We stopped at the local grocery store, got some cash, checked out a rather demolished yacht that had slammed into the sea wall overnight, and eventually made it to the museum, where we were dropped. We thanked Ashley for the lift and headed for the entrance. As it happened, the museum was closed for renovation for the next few months. We next went to the library, and that too was closed for renovation. Geez!
Instead we stopped in to a Lebanese shop for a very expensive bite to eat.
We were surrounded by UN workers, young, intelligent NGO employees debating complicated social issues, and a couple British expats, interesting crowd for sure.
After lunch, we hailed a cab and did our best to explain we wanted to go visit the Big Jesus. He dropped us near the path and we struggled to communicate that we wanted him to wait for us. Eventually, we got there, and climbed out of the taxi and started up the steep climb to Jesus. Perched high on a bluff overlooking the capital of Dili and the South Pacific, is the second largest Jesus statue on the planet...only Rio's famous monument is larger. (Like Brazil, East Timor is a former Portuguese colony.)

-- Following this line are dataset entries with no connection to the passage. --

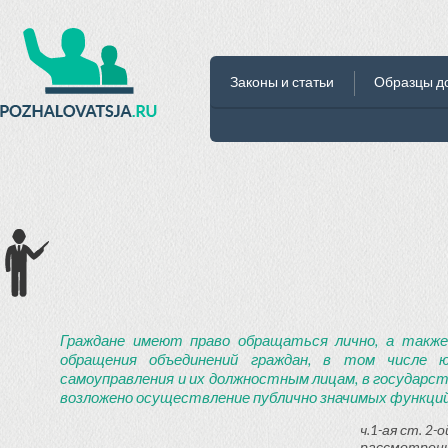
Законы и статьи
Образцы д
Граждане имеют право обращаться лично, а также
обращения объединений граждан, в том числе ю
самоуправления и их должностным лицам, в государст
возложено осуществление публично значимых функций
ч.1-ая ст. 2
рассмотрени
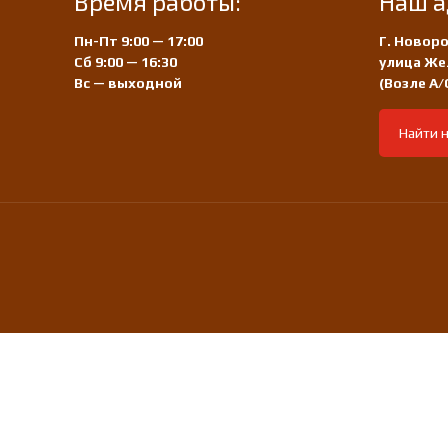
Время работы:
Наш а
Пн-Пт 9:00 — 17:00
Г. Новоро
Сб 9:00 — 16:30
улица Же
Вс — выходной
(Возле А
Найти н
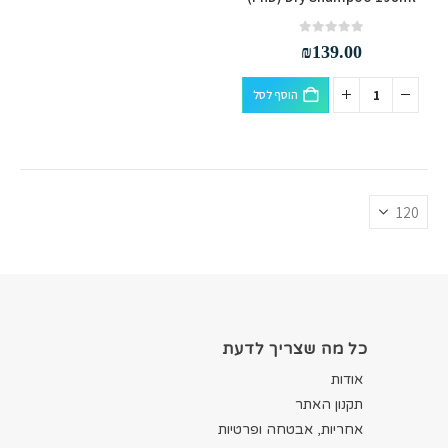
out of 5
0
₪
139.00
הוסף לסל
כל מה שצריך לדעת
אודות
תקנון האתר
אחריות, אבטחה ופרטיות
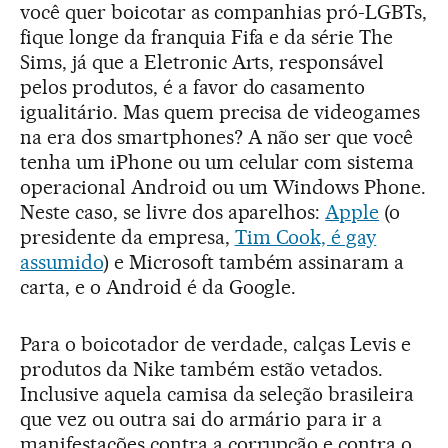
você quer boicotar as companhias pró-LGBTs,
fique longe da franquia Fifa e da série The
Sims, já que a Eletronic Arts, responsável
pelos produtos, é a favor do casamento
igualitário. Mas quem precisa de videogames
na era dos smartphones? A não ser que você
tenha um iPhone ou um celular com sistema
operacional Android ou um Windows Phone.
Neste caso, se livre dos aparelhos:
Apple
(o
presidente da empresa,
Tim Cook, é gay
assumido
) e Microsoft também assinaram a
carta, e o Android é da Google.
Para o boicotador de verdade, calças Levis e
produtos da Nike também estão vetados.
Inclusive aquela camisa da seleção brasileira
que vez ou outra sai do armário para ir a
manifestações contra a corrupção e contra o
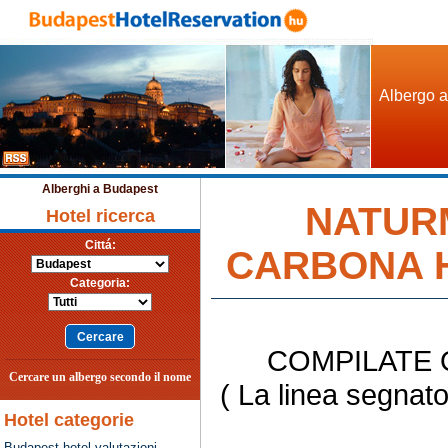
Albergo a
Alberghi a Budapest
NATUR
Hotel ricerca
Cittá:
CARBONA Hév
Categoria:
COMPILATE
Cercare un albergo secondo il nome
( La linea segnat
Hotel categorie
Budapest hotel valutazioni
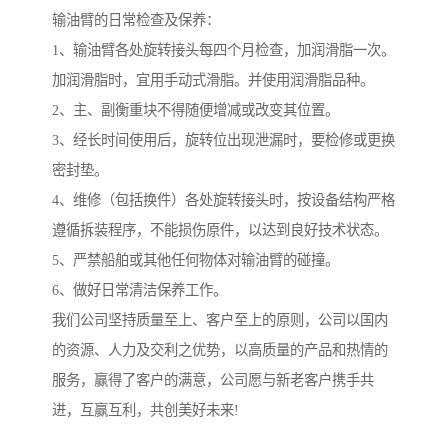
输油臂的日常检查及保养：
1、输油臂各处旋转接头每四个月检查，加润滑脂一次。
加润滑脂时，宜用手动式滑脂。并使用润滑脂品种。
2、主、副衡重块不得随便增减或改变其位置。
3、经长时间使用后，旋转位出现泄漏时，要检修或更换
密封垫。
4、维修（包括换件）各处旋转接头时，按设备结构严格
遵循拆装程序，不能损伤原件，以达到良好技术状态。
5、严禁船舶或其他任何物体对输油臂的碰撞。
6、做好日常清洁保养工作。
我们公司坚持质量至上、客户至上的原则，公司以国内
的资源、人力及交利之优势，以高质量的产品和热情的
服务，赢得了客户的满意，公司愿与新老客户携手共
进，互赢互利，共创美好未来!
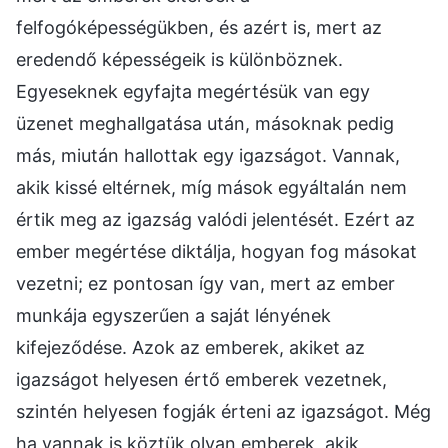
felfogóképességükben, és azért is, mert az
eredendő képességeik is különböznek.
Egyeseknek egyfajta megértésük van egy
üzenet meghallgatása után, másoknak pedig
más, miután hallottak egy igazságot. Vannak,
akik kissé eltérnek, míg mások egyáltalán nem
értik meg az igazság valódi jelentését. Ezért az
ember megértése diktálja, hogyan fog másokat
vezetni; ez pontosan így van, mert az ember
munkája egyszerűen a saját lényének
kifejeződése. Azok az emberek, akiket az
igazságot helyesen értő emberek vezetnek,
szintén helyesen fogják érteni az igazságot. Még
ha vannak is köztük olyan emberek, akik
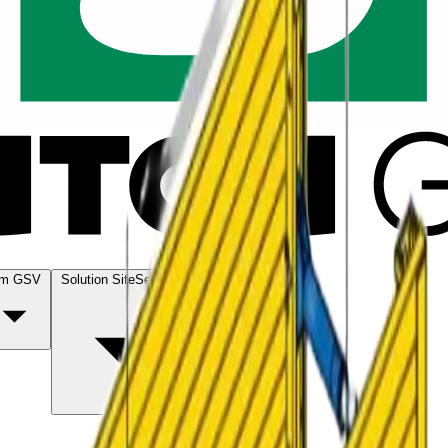
m GSV
Solution SiteService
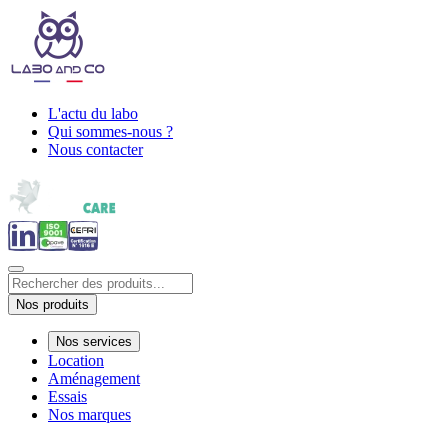
L'actu du labo
Qui sommes-nous ?
Nous contacter
Nos produits
Nos services
Location
Aménagement
Essais
Nos marques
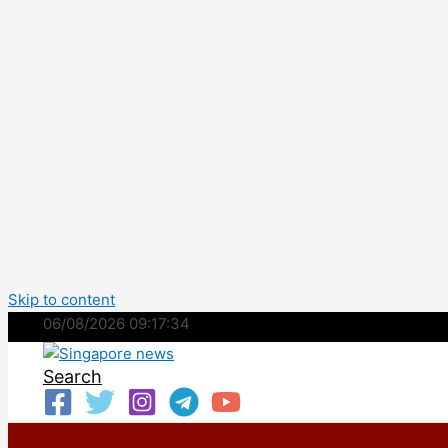
Skip to content
06/08/2026 09:17:34
Search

We climbed to the top in roughly 15 minutes. We took in the view, snapped some photos, and started down the hill so as not to keep our driver waiting too long. We jumped back into our cab and told the driver to drive back to our hotel. We looked at each other and shrugged... Well, I guess that does it for site-seeing in Dili.
We spent the rest of the night having dinner and drinking wine as the rain continued to fall. The parade of election-happy citizens was constantly in the background.We got to sleep rather early as we had exhausted our to-do's in Dili. In the morning, we had breakfast, showered, packed up, and paid our bill. It was time for us to leave East Timor.
No, the weather did not cooperate. No, we didn't really get to 'dive' East Timor. But, as always a side trip off the beaten path was well worth it in terms of experiencing and witnessing a new country and culture and learning a bit about the tumultuous history of a small, little known but beautiful SE Asian nation.